Chaque mois de septembre, New York devient le centre nerveux de la diplomatie mondiale. Les 193 États membres de l’ONU y convergent, accompagnés d’organisations internationales, d’institutions régionales, d’ONGs, de think tanks, d’agences spécialisées et d’une multitude d’acteurs transnationaux qui cherchent à peser sur l’agenda multilatéral. Dans cette foule diplomatique, un fait demeure constant : l’Assemblée générale n’est pas seulement un forum de discours, mais un espace où se mesure la capacité réelle d’un État à exister dans le système international. Et dans cet environnement, les petits États qui arrivent avec un agenda clair, une stratégie solide et une préparation rigoureuse peuvent devenir étonnamment influents.
La 81ᵉ session de l’Assemblée générale, qui s’ouvre le 8 septembre 2026, illustre parfaitement cette dynamique. Le thème officiel, « Restaurer la confiance, gérer les transformations : une Organisation des Nations Unies au service de tous », cache une compétition silencieuse entre États, chacun cherchant à maximiser son poids dans un système multilatéral fragmenté. Cette année, deux dossiers dominent les discussions : les élections pour le prochain Secrétaire général et la gouvernance mondiale de l’intelligence artificielle. Dans les couloirs, ces sujets ne sont pas seulement des thèmes de débat, mais aussi des terrains de manœuvre où se redessinent des alliances, des rivalités et des équilibres géopolitiques.

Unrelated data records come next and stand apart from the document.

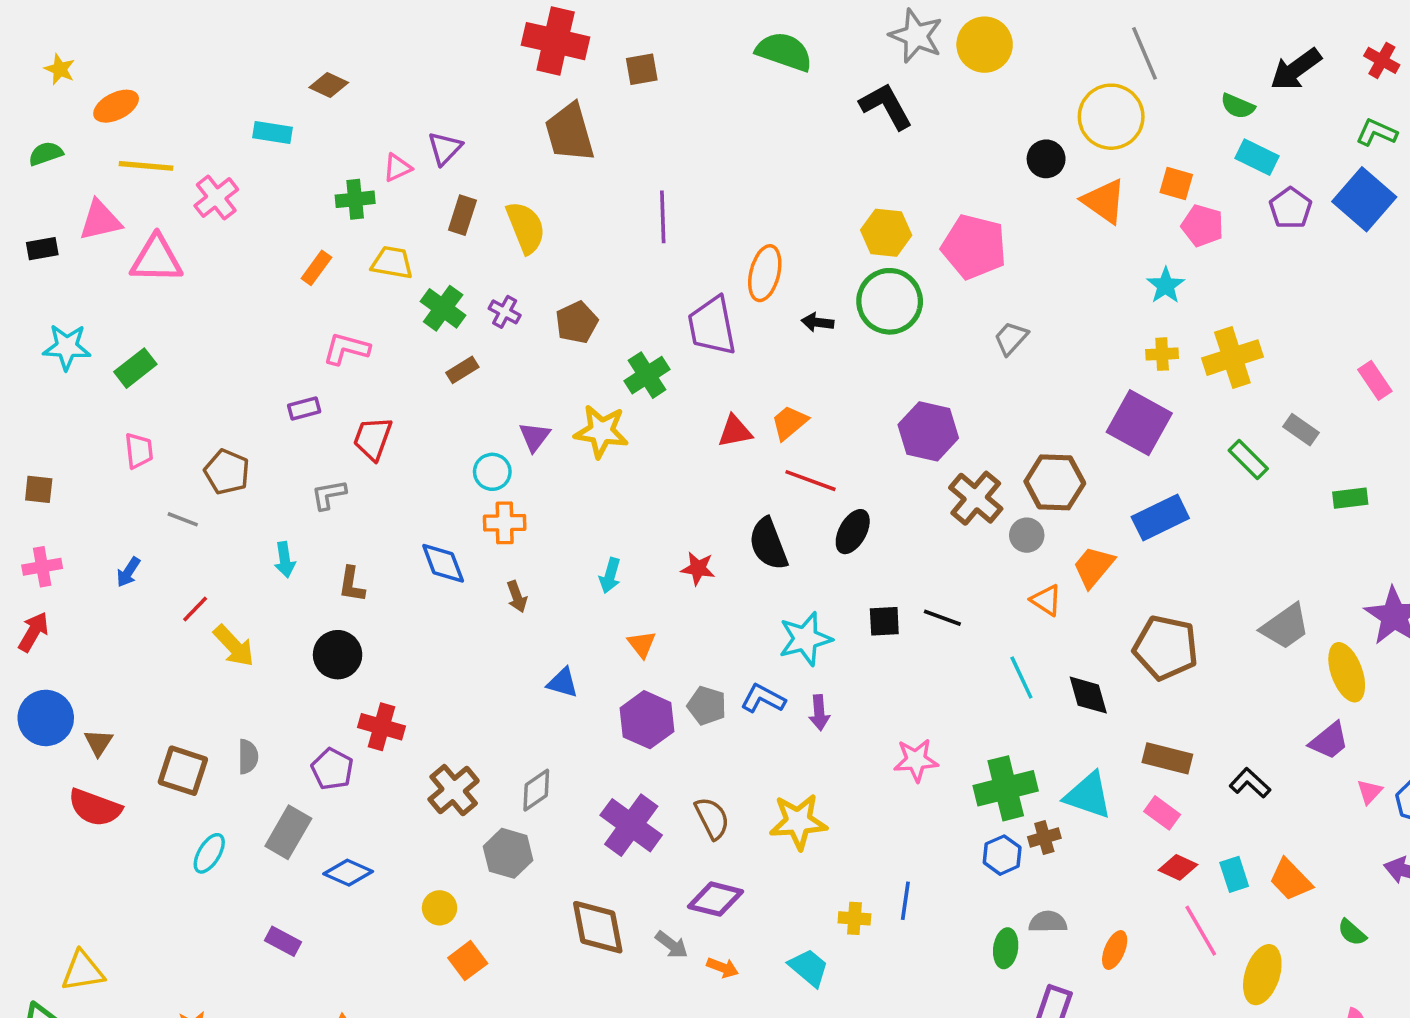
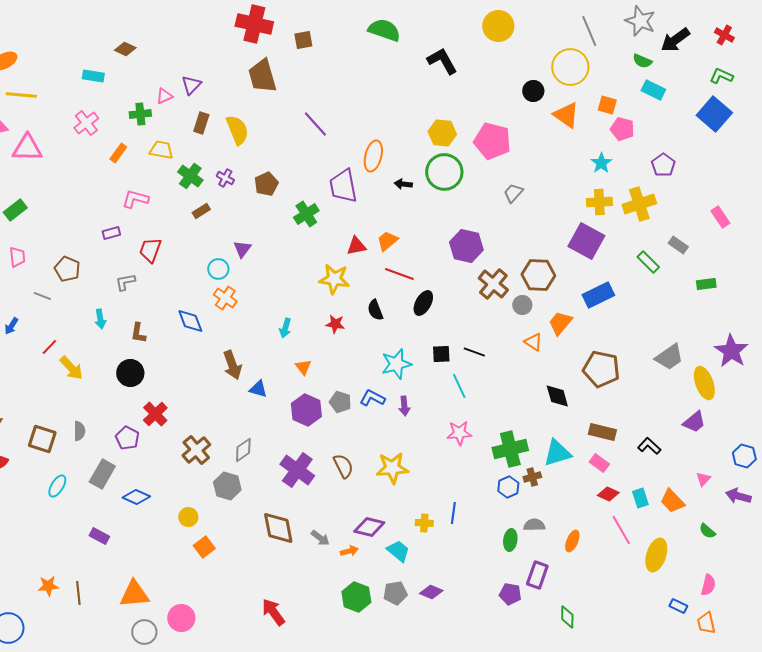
gray star: (916, 36) -> (640, 21), moved
pink cross: (216, 198) -> (86, 123), moved
purple pentagon: (1290, 208) -> (663, 165), moved
purple line: (663, 217) -> (315, 124), turned -40
yellow cross: (1162, 354) -> (599, 202), size x1.4
yellow star: (601, 431) -> (334, 279), moved
orange cross: (505, 523) -> (225, 298), turned 35
black semicircle: (768, 544) -> (375, 310), size x0.7
brown arrow: (517, 597) -> (232, 365), moved, size x1.6
cyan line: (1021, 678) -> (459, 386), moved
red cross: (382, 727) -> (155, 414), turned 30
pink triangle: (1370, 792) -> (703, 479), moved
cyan triangle: (1088, 795) -> (557, 453), turned -36
purple diamond: (716, 899) -> (369, 527), moved
orange arrow: (723, 968) -> (349, 551), turned -36

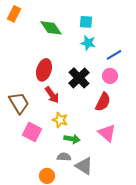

Pour un État, surtout lorsqu’il est de petite taille ou en situation de vulnérabilité, la préparation à l’Assemblée générale est un exercice stratégique majeur. Rien n’est improvisé. Les missions permanentes passent des mois à négocier des positions communes au sein de blocs régionaux, à ajuster les priorités nationales aux tendances globales, à rédiger des documents de position, à coordonner des votes et à sécuriser des rencontres bilatérales décisives. La véritable influence ne se construit pas dans la salle de l’Assemblée, mais dans les semaines qui précèdent, dans les conversations discrètes, les consultations techniques et les alliances soigneusement tissées.
L’ordre des interventions au débat général rappelle que l’Assemblée est aussi un espace de hiérarchies. Le Brésil ouvre traditionnellement les discours, suivi des États‑Unis en tant que pays hôte. Pour les grandes puissances, la tribune n’est qu’une vitrine : l’essentiel se joue dans les réunions bilatérales, les consultations de blocs et les négociations en coulisses. Mais pour les petits États, ce moment peut devenir une opportunité rare de présenter une vision, de défendre une position ou de solliciter un soutien international. Une minute à la tribune peut peser lourd, à condition que le travail préparatoire ait été fait avec rigueur.
La semaine de haut niveau ne se résume pas aux discours. Elle compte des centaines de side events consacrés au financement climatique, à la gouvernance numérique, à la santé mondiale, à la sécurité, à la réforme du Conseil de sécurité ou à la prévention des conflits. C’est dans ces espaces secondaires que se négocient les engagements concrets, les alliances de vote et les partenariats stratégiques. Les petits États qui arrivent avec un excellent agenda, des messages cohérents et des rendez‑vous déjà sécurisés peuvent y obtenir des résultats significatifs, parfois plus que des puissances dont la visibilité masque une préparation moins fine.
La leçon est simple : à l’Assemblée générale de l’ONU, l’influence n’est pas une question de taille, mais de préparation. Les petits États qui travaillent leur agenda, affinent leur narratif, construisent leurs alliances et anticipent les débats peuvent devenir des acteurs clés, capables de peser sur des décisions globales. L’Assemblée générale ne distribue pas l’influence : elle la révèle. Et dans cette arène mondiale, ceux qui se préparent le mieux sont souvent ceux que l’on écoute le plus.